Writing Expressively for Grief and Loss

The beautiful Coates Centre barn provided the setting for a February ‘Write your Mind’ workshop taster in expressive writing for wellbeing. The Coates Centre in Lymington sits next to Oakhaven Hospice, and offers free support and information for those whose lives have been impacted by illness. This morning workshop was one of a range of wellbeing activities and complementary therapies on offer, aimed at helping the community to cope with the challenges that illness and loss brings.

Users of the Coates Centre may be bereaved, diagnosed with, or caring for someone with a life limiting illness, hence workshop participants were all familiar with the turmoil and trauma that can follow a diagnosis. Reflection, a chance to pause and to process some of that is crucial for well-being – but all too often we keep feelings and thoughts buttoned up.

The great thing about the writing exercises the group undertook is that there is no right or wrong; being part of a group is a safe outlet that provides permission for ‘getting it out’, and perhaps coming to make better sense of how life has changed.

Through pictures, the group were able to reconnect with joyful past times, and hopes for the future, share feelings that had remained hidden and even to laugh. Coffee and cake helped!

Inspired by a guided visualisation  exercise, the following poem  has been reproduced with kind permission from a member of the group.



She walks barefoot and silently between the trees towards the “God Rays” shafting through the branches to the leaf litter ahead.

The warmth of the sun in this oasis soothes her skin as she notices a peaceful meadow just beyond the wood.
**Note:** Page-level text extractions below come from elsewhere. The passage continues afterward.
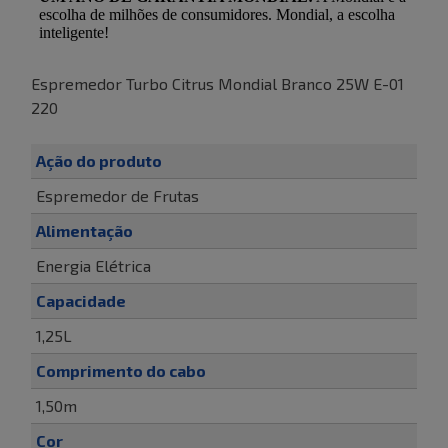
Espremedor Turbo Citrus Mondial Branco 25W E-01
220
Ação do produto
Espremedor de Frutas
Alimentação
Energia Elétrica
Capacidade
1,25L
Comprimento do cabo
1,50m
Cor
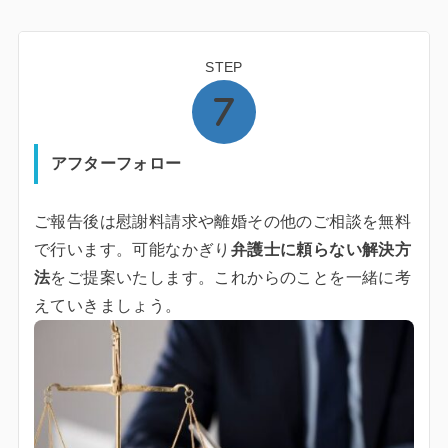
STEP
アフターフォロー
ご報告後は慰謝料請求や離婚その他のご相談を無料
で行います。可能なかぎり
弁護士に頼らない解決方
法
をご提案いたします。これからのことを一緒に考
えていきましょう。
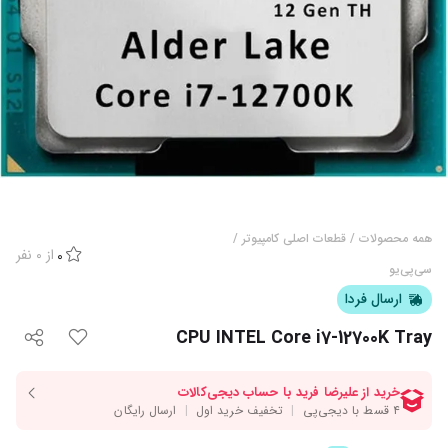
همه محصولات
/
قطعات اصلی کامپیوتر
/
از
0
نفر
0
سی‌پی‌یو
ارسال فردا
CPU INTEL Core i7-12700K Tray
Her instinct is to lie down amongst the softly waving grasses and lose herself to nature.
Sinking slowly onto the cool ground, she watches a bug, busy climbing a stem towards the light.
It spreads its wings and flies off like a ghost.
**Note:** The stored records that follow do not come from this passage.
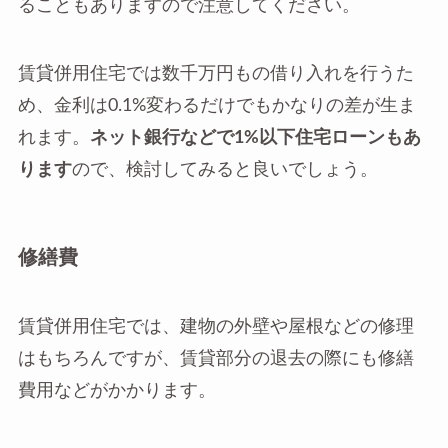
ることもありますので注意してください。
賃貸併用住宅では数千万円もの借り入れを行うた
め、金利は0.1%変わるだけでもかなりの差が生ま
れます。
ネット銀行などで1%以下住宅ローンもあ
ります
ので、検討してみると良いでしょう。
修繕費
賃貸併用住宅では、建物の外壁や屋根などの修理
はもちろんですが、賃貸部分の退去の際にも修繕
費用などがかかります。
She ponders the fluffy clouds drifting above.
Just like her thoughts, she notices them and lets them go on their way.

A deer appears on the edge of the woodland.

Stock still;
Ears alert;
Nose twitching;
He surveys his domain.

Their eyes meet; neither moves:

He has a message. She can read it in his stance and feel it on the summer breeze.

“Go lightly. Go forwards. Resist reflection.”

She lies back in the buttercups and smiles.